I am given a problem in my textbook and I am left to determine the Laplace transform of a function given its graph (see the attached photo) - a square wave - using the theorem that $$F(s) = \frac{1}{1-e^{-ps}} \int_0^p e^{-st}f(t)dt$$ where $f(t)$ is a periodic function with period $p$. From the graph and the information in the theorem, I deduce that the Laplace transform of the function can be calculated as follows: $$F(s) = \frac{1}{1-e^{-2as}} \int_0^{2a} e^{-st}f(t)dt = \frac{1}{1-e^{-2as}} \int_0^a e^{-st}dt\qquad (1)$$ because $f(t) = 1$ for $0 \le t \le a$, and $f(t) = 0$ for $a \le t \le 2a$. However, the book gets $$F(s) = \frac{1}{s(1+e^{-as})}\qquad (2)$$
Could someone lend me a hand with this problem?

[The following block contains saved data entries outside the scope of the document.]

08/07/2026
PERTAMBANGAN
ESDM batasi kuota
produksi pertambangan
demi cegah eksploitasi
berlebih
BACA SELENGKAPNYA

Numbers added for convenience, thank you in advance mates. Fair winds.
it seems correct, but you didn't talk about the region of convergence. I personally consider the distribution $h(t) = \sum_{n=0}^\infty \delta(t-2an)$ (one peak at every $t = 2an$) whose Laplace transform is $$\sum_{n=0}^\infty e^{-2asn} = \frac{1}{1-e^{-2as}}$$ (only for $Re(s) > 0$ !! for $Re(s) <0$, the Laplace transform of that distribution doesn't converge)

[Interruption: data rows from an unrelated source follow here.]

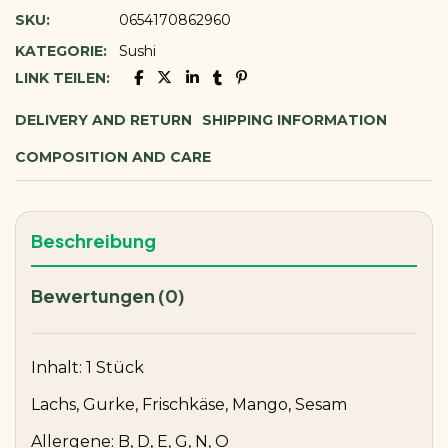
SKU:
0654170862960
KATEGORIE:
Sushi
LINK TEILEN:
DELIVERY AND RETURN
SHIPPING INFORMATION
COMPOSITION AND CARE
Beschreibung
Bewertungen (0)
Inhalt: 1 Stück
Lachs, Gurke, Frischkäse, Mango, Sesam
Allergene: B, D, E, G, N, O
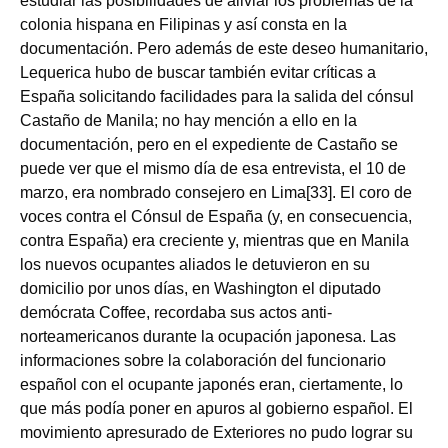
estudiar las posibilidades de aliviar los problemas de la
colonia hispana en Filipinas y así consta en la
documentación. Pero además de este deseo humanitario,
Lequerica hubo de buscar también evitar críticas a
España solicitando facilidades para la salida del cónsul
Castaño de Manila; no hay mención a ello en la
documentación, pero en el expediente de Castaño se
puede ver que el mismo día de esa entrevista, el 10 de
marzo, era nombrado consejero en Lima[33]. El coro de
voces contra el Cónsul de España (y, en consecuencia,
contra España) era creciente y, mientras que en Manila
los nuevos ocupantes aliados le detuvieron en su
domicilio por unos días, en Washington el diputado
demócrata Coffee, recordaba sus actos anti-
norteamericanos durante la ocupación japonesa. Las
informaciones sobre la colaboración del funcionario
español con el ocupante japonés eran, ciertamente, lo
que más podía poner en apuros al gobierno español. El
movimiento apresurado de Exteriores no pudo lograr su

and your square wave is $$f(t) = h \ast \mathbb{I}_{[0;a]}(t)$$ and the Laplace transform of $\mathbb{I}_{[0;a]}(t)$ is $$\int_0^a e^{-st}dt = \frac{1-e^{-as}}{s} $$ (converging for every $s \in \mathbb{C}$ !!)
hence $$\int_0^\infty f(t) e^{-st} dt = F(s) = \frac{1-e^{-as}}{s (1-e^{-2as})} = \frac{1}{s (1+e^{-as})}$$
but only for $Re(s) > 0$ !! for $Re(s) < 0$ it doesn't converge.